_TASK STATEMENT_:
Update all of these lines so that "MyChair" becomes "ErgoSeat" everywhere it occurs, with nothing else changed. Omit the pictures from your answer.

[Text extracted at the page level]
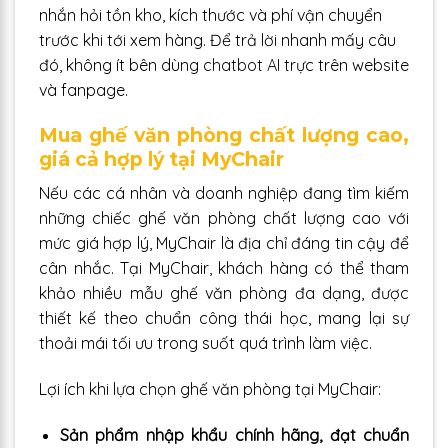
nhắn hỏi tồn kho, kích thước và phí vận chuyển
trước khi tới xem hàng. Để trả lời nhanh mấy câu
đó, không ít bên dùng
chatbot AI
trực trên website
và fanpage.
Mua ghế văn phòng chất lượng cao,
giá cả hợp lý tại MyChair
Nếu các cá nhân và doanh nghiệp đang tìm kiếm
những chiếc ghế văn phòng chất lượng cao với
mức giá hợp lý, MyChair là địa chỉ đáng tin cậy để
cân nhắc. Tại MyChair, khách hàng có thể tham
khảo nhiều mẫu ghế văn phòng đa dạng, được
thiết kế theo chuẩn công thái học, mang lại sự
thoải mái tối ưu trong suốt quá trình làm việc.
Lợi ích khi lựa chọn ghế văn phòng tại MyChair:
Sản phẩm nhập khẩu chính hãng, đạt chuẩn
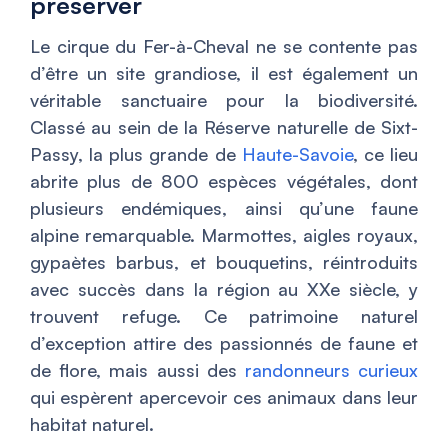
préserver
Le cirque du Fer-à-Cheval ne se contente pas
d’être un site grandiose, il est également un
véritable sanctuaire pour la biodiversité.
Classé au sein de la Réserve naturelle de Sixt-
Passy, la plus grande de
Haute-Savoie
, ce lieu
abrite plus de 800 espèces végétales, dont
plusieurs endémiques, ainsi qu’une faune
alpine remarquable. Marmottes, aigles royaux,
gypaètes barbus, et bouquetins, réintroduits
avec succès dans la région au XXe siècle, y
trouvent refuge. Ce patrimoine naturel
d’exception attire des passionnés de faune et
de flore, mais aussi des
randonneurs curieux
qui espèrent apercevoir ces animaux dans leur
habitat naturel.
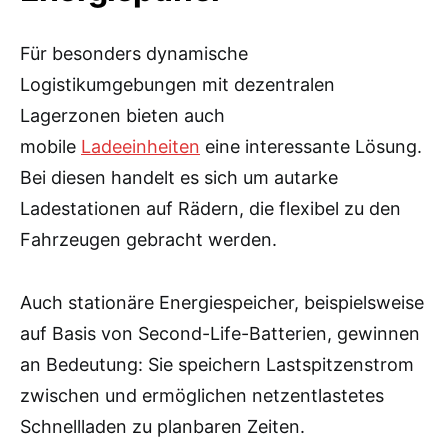
Für besonders dynamische
Logistikumgebungen mit dezentralen
Lagerzonen bieten auch
mobile
Ladeeinheiten
eine interessante Lösung.
Bei diesen handelt es sich um autarke
Ladestationen auf Rädern, die flexibel zu den
Fahrzeugen gebracht werden.
Auch stationäre Energiespeicher, beispielsweise
auf Basis von Second-Life-Batterien, gewinnen
an Bedeutung: Sie speichern Lastspitzenstrom
zwischen und ermöglichen netzentlastetes
Schnellladen zu planbaren Zeiten.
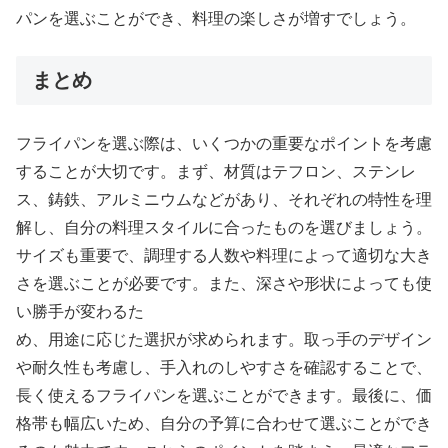
パンを選ぶことができ、料理の楽しさが増すでしょう。
まとめ
フライパンを選ぶ際は、いくつかの重要なポイントを考慮
することが大切です。まず、材質はテフロン、ステンレ
ス、鋳鉄、アルミニウムなどがあり、それぞれの特性を理
解し、自分の料理スタイルに合ったものを選びましょう。
サイズも重要で、調理する人数や料理によって適切な大き
さを選ぶことが必要です。また、深さや形状によっても使
い勝手が変わるた
め、用途に応じた選択が求められます。取っ手のデザイン
や耐久性も考慮し、手入れのしやすさを確認することで、
長く使えるフライパンを選ぶことができます。最後に、価
格帯も幅広いため、自分の予算に合わせて選ぶことができ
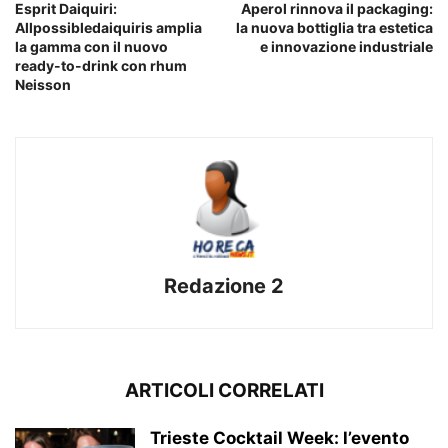
Esprit Daiquiri:
Aperol rinnova il packaging:
Allpossibledaiquiris amplia
la nuova bottiglia tra estetica
la gamma con il nuovo
e innovazione industriale
ready-to-drink con rhum
Neisson
Redazione 2
ARTICOLI CORRELATI
Trieste Cocktail Week: l’evento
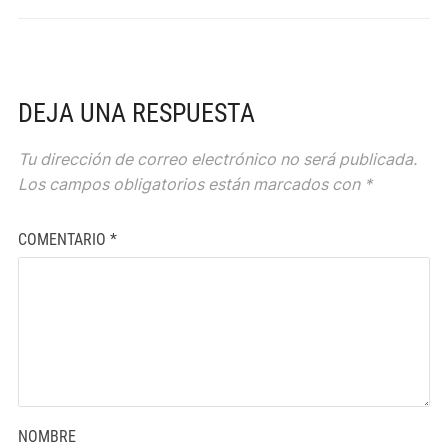
DEJA UNA RESPUESTA
Tu dirección de correo electrónico no será publicada.
Los campos obligatorios están marcados con
*
COMENTARIO
*
NOMBRE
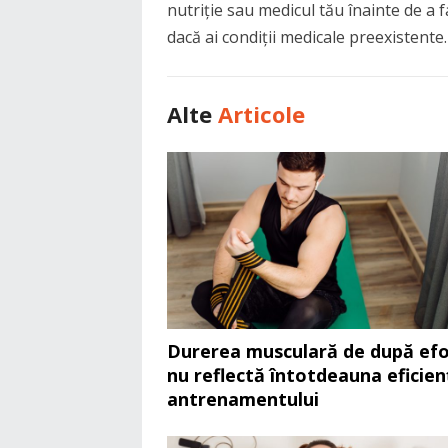
nutriție sau medicul tău înainte de a f
dacă ai condiții medicale preexistente.
Alte
Articole
Durerea musculară de după efo
nu reflectă întotdeauna eficien
antrenamentului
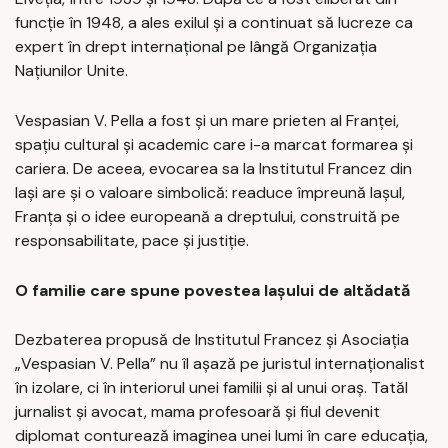
funcție în 1948, a ales exilul și a continuat să lucreze ca
expert în drept internațional pe lângă Organizația
Națiunilor Unite.
Vespasian V. Pella a fost și un mare prieten al Franței,
spațiu cultural și academic care i-a marcat formarea și
cariera. De aceea, evocarea sa la Institutul Francez din
Iași are și o valoare simbolică: readuce împreună Iașul,
Franța și o idee europeană a dreptului, construită pe
responsabilitate, pace și justiție.
O familie care spune povestea Iașului de altădată
Dezbaterea propusă de Institutul Francez și Asociația
„Vespasian V. Pella” nu îl așază pe juristul internaționalist
în izolare, ci în interiorul unei familii și al unui oraș. Tatăl
jurnalist și avocat, mama profesoară și fiul devenit
diplomat conturează imaginea unei lumi în care educația,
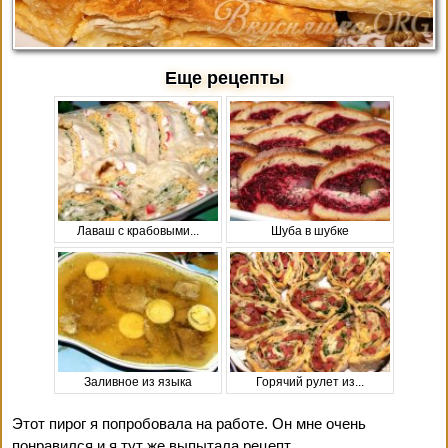
Еще рецепты
Лаваш с крабовыми...
Шуба в шубке
Заливное из языка
Горячий рулет из...
Этот пирог я попробовала на работе. Он мне очень
понравился и я тут же выпытала рецепт.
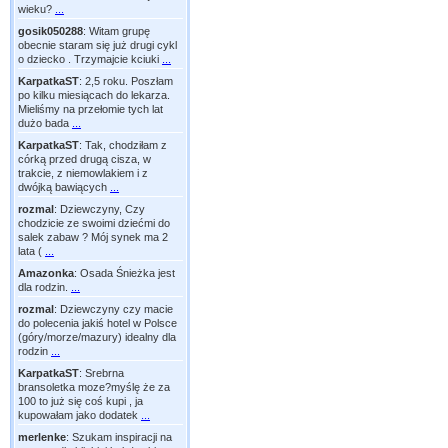
wieku?
...
gosik050288
:
Witam grupę
obecnie staram się już drugi cykl
o dziecko . Trzymajcie kciuki
...
KarpatkaST
:
2,5 roku. Poszłam
po kilku miesiącach do lekarza.
Mieliśmy na przełomie tych lat
dużo bada
...
KarpatkaST
:
Tak, chodziłam z
córką przed drugą cisza, w
trakcie, z niemowlakiem i z
dwójką bawiących
...
rozmal
:
Dziewczyny, Czy
chodzicie ze swoimi dziećmi do
salek zabaw ? Mój synek ma 2
lata (
...
Amazonka
:
Osada Śnieżka jest
dla rodzin.
...
rozmal
:
Dziewczyny czy macie
do polecenia jakiś hotel w Polsce
(góry/morze/mazury) idealny dla
rodzin
...
KarpatkaST
:
Srebrna
bransoletka moze?myślę że za
100 to już się coś kupi , ja
kupowałam jako dodatek
...
merlenke
:
Szukam inspiracji na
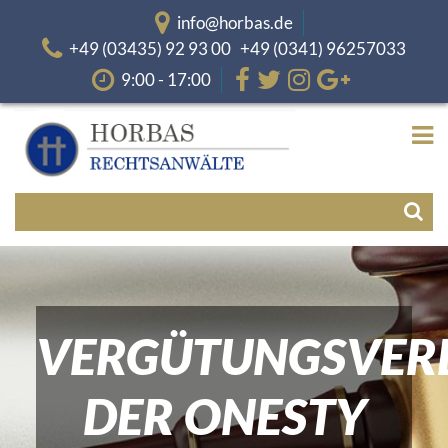
info@horbas.de
+49 (03435) 92 93 00 +49 (0341) 96257033
9:00 - 17:00
VERGÜTUNGSVER
DER ONESTY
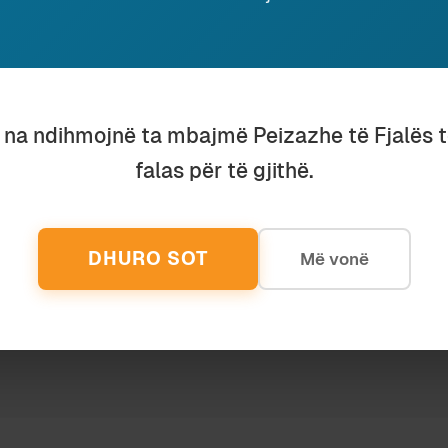
Ruaj
SHPËRNDAJ
eu ky shkrim, lutemi konsideroni të dhuroni diçka nëpër
u na ndihmojnë ta mbajmë Peizazhe të Fjalës 
shenjë mirëkuptimi dhe mbështetjeje për përpjekjet t
falas për të gjithë.
DHURO SOT
Më vonë
ndo Devole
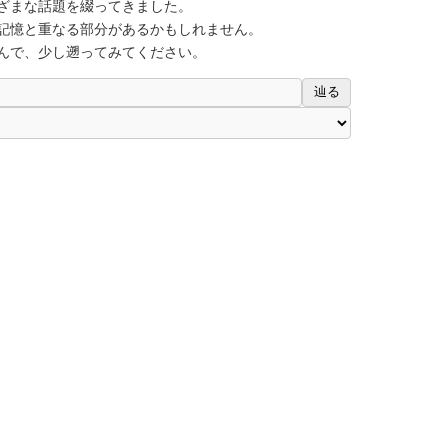
ざまな話題を綴ってきました。
記憶と重なる部分があるかもしれません。
んで、少し遡ってみてください。
辿る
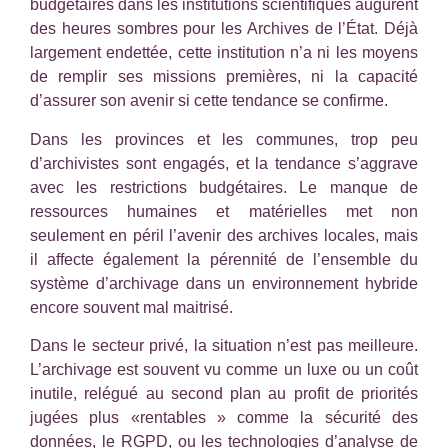
budgétaires dans les institutions scientifiques augurent
des heures sombres pour les Archives de l’État. Déjà
largement endettée, cette institution n’a ni les moyens
de remplir ses missions premières, ni la capacité
d’assurer son avenir si cette tendance se confirme.
Dans les provinces et les communes, trop peu
d’archivistes sont engagés, et la tendance s’aggrave
avec les restrictions budgétaires. Le manque de
ressources humaines et matérielles met non
seulement en péril l’avenir des archives locales, mais
il affecte également la pérennité de l’ensemble du
système d’archivage dans un environnement hybride
encore souvent mal maitrisé.
Dans le secteur privé, la situation n’est pas meilleure.
L’archivage est souvent vu comme un luxe ou un coût
inutile, relégué au second plan au profit de priorités
jugées plus «rentables » comme la sécurité des
données, le RGPD, ou les technologies d’analyse de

_TASK RESPONSE_:
nhắn hỏi tồn kho, kích thước và phí vận chuyển
trước khi tới xem hàng. Để trả lời nhanh mấy câu
đó, không ít bên dùng
chatbot AI
trực trên website
và fanpage.
Mua ghế văn phòng chất lượng cao,
giá cả hợp lý tại ErgoSeat
Nếu các cá nhân và doanh nghiệp đang tìm kiếm
những chiếc ghế văn phòng chất lượng cao với
mức giá hợp lý, ErgoSeat là địa chỉ đáng tin cậy để
cân nhắc. Tại ErgoSeat, khách hàng có thể tham
khảo nhiều mẫu ghế văn phòng đa dạng, được
thiết kế theo chuẩn công thái học, mang lại sự
thoải mái tối ưu trong suốt quá trình làm việc.
Lợi ích khi lựa chọn ghế văn phòng tại ErgoSeat:
Sản phẩm nhập khẩu chính hãng, đạt chuẩn
préserver
Le cirque du Fer-à-Cheval ne se contente pas
d’être un site grandiose, il est également un
véritable sanctuaire pour la biodiversité.
Classé au sein de la Réserve naturelle de Sixt-
Passy, la plus grande de
Haute-Savoie
, ce lieu
abrite plus de 800 espèces végétales, dont
plusieurs endémiques, ainsi qu’une faune
alpine remarquable. Marmottes, aigles royaux,
gypaètes barbus, et bouquetins, réintroduits
avec succès dans la région au XXe siècle, y
trouvent refuge. Ce patrimoine naturel
d’exception attire des passionnés de faune et
de flore, mais aussi des
randonneurs curieux
qui espèrent apercevoir ces animaux dans leur
habitat naturel.
Für besonders dynamische
Logistikumgebungen mit dezentralen
Lagerzonen bieten auch
mobile
Ladeeinheiten
eine interessante Lösung.
Bei diesen handelt es sich um autarke
Ladestationen auf Rädern, die flexibel zu den
Fahrzeugen gebracht werden.
Auch stationäre Energiespeicher, beispielsweise
auf Basis von Second-Life-Batterien, gewinnen
an Bedeutung: Sie speichern Lastspitzenstrom
zwischen und ermöglichen netzentlastetes
Schnellladen zu planbaren Zeiten.
パンを選ぶことができ、料理の楽しさが増すでしょう。
まとめ
フライパンを選ぶ際は、いくつかの重要なポイントを考慮
することが大切です。まず、材質はテフロン、ステンレ
ス、鋳鉄、アルミニウムなどがあり、それぞれの特性を理
解し、自分の料理スタイルに合ったものを選びましょう。
サイズも重要で、調理する人数や料理によって適切な大き
さを選ぶことが必要です。また、深さや形状によっても使
い勝手が変わるた
め、用途に応じた選択が求められます。取っ手のデザイン
や耐久性も考慮し、手入れのしやすさを確認することで、
長く使えるフライパンを選ぶことができます。最後に、価
格帯も幅広いため、自分の予算に合わせて選ぶことができ
Esprit Daiquiri:
Aperol rinnova il packaging:
Allpossibledaiquiris amplia
la nuova bottiglia tra estetica
la gamma con il nuovo
e innovazione industriale
ready-to-drink con rhum
Neisson
Redazione 2
ARTICOLI CORRELATI
Trieste Cocktail Week: l’evento
DEJA UNA RESPUESTA
Tu dirección de correo electrónico no será publicada.
Los campos obligatorios están marcados con
*
COMENTARIO
*
NOMBRE
nutriție sau medicul tău înainte de a f
dacă ai condiții medicale preexistente.
Alte
Articole
Durerea musculară de după efo
nu reflectă întotdeauna eficien
antrenamentului
funcție în 1948, a ales exilul și a continuat să lucreze ca
expert în drept internațional pe lângă Organizația
Națiunilor Unite.
Vespasian V. Pella a fost și un mare prieten al Franței,
spațiu cultural și academic care i-a marcat formarea și
cariera. De aceea, evocarea sa la Institutul Francez din
Iași are și o valoare simbolică: readuce împreună Iașul,
Franța și o idee europeană a dreptului, construită pe
responsabilitate, pace și justiție.
O familie care spune povestea Iașului de altădată
Dezbaterea propusă de Institutul Francez și Asociația
„Vespasian V. Pella” nu îl așază pe juristul internaționalist
în izolare, ci în interiorul unei familii și al unui oraș. Tatăl
jurnalist și avocat, mama profesoară și fiul devenit
diplomat conturează imaginea unei lumi în care educația,
Еще рецепты
Лаваш с крабовыми...
Шуба в шубке
Заливное из языка
Горячий рулет из...
Этот пирог я попробовала на работе. Он мне очень
понравился и я тут же выпытала рецепт.
wieku?
...
gosik050288
:
Witam grupę
obecnie staram się już drugi cykl
o dziecko . Trzymajcie kciuki
...
KarpatkaST
:
2,5 roku. Poszłam
po kilku miesiącach do lekarza.
Mieliśmy na przełomie tych lat
dużo bada
...
KarpatkaST
:
Tak, chodziłam z
córką przed drugą cisza, w
trakcie, z niemowlakiem i z
dwójką bawiących
...
rozmal
:
Dziewczyny, Czy
chodzicie ze swoimi dziećmi do
salek zabaw ? Mój synek ma 2
lata (
...
Amazonka
:
Osada Śnieżka jest
dla rodzin.
...
rozmal
:
Dziewczyny czy macie
do polecenia jakiś hotel w Polsce
(góry/morze/mazury) idealny dla
rodzin
...
KarpatkaST
:
Srebrna
bransoletka moze?myślę że za
100 to już się coś kupi , ja
kupowałam jako dodatek
...
merlenke
:
Szukam inspiracji na
info@horbas.de
+49 (03435) 92 93 00 +49 (0341) 96257033
9:00 - 17:00
VERGÜTUNGSVER
DER ONESTY
Ruaj
SHPËRNDAJ
eu ky shkrim, lutemi konsideroni të dhuroni diçka nëpër
u na ndihmojnë ta mbajmë Peizazhe të Fjalës 
shenjë mirëkuptimi dhe mbështetjeje për përpjekjet t
falas për të gjithë.
DHURO SOT
Më vonë
ndo Devole
ざまな話題を綴ってきました。
記憶と重なる部分があるかもしれません。
んで、少し遡ってみてください。
辿る
budgétaires dans les institutions scientifiques augurent
des heures sombres pour les Archives de l’État. Déjà
largement endettée, cette institution n’a ni les moyens
de remplir ses missions premières, ni la capacité
d’assurer son avenir si cette tendance se confirme.
Dans les provinces et les communes, trop peu
d’archivistes sont engagés, et la tendance s’aggrave
avec les restrictions budgétaires. Le manque de
ressources humaines et matérielles met non
seulement en péril l’avenir des archives locales, mais
il affecte également la pérennité de l’ensemble du
système d’archivage dans un environnement hybride
encore souvent mal maitrisé.
Dans le secteur privé, la situation n’est pas meilleure.
L’archivage est souvent vu comme un luxe ou un coût
inutile, relégué au second plan au profit de priorités
jugées plus «rentables » comme la sécurité des
données, le RGPD, ou les technologies d’analyse de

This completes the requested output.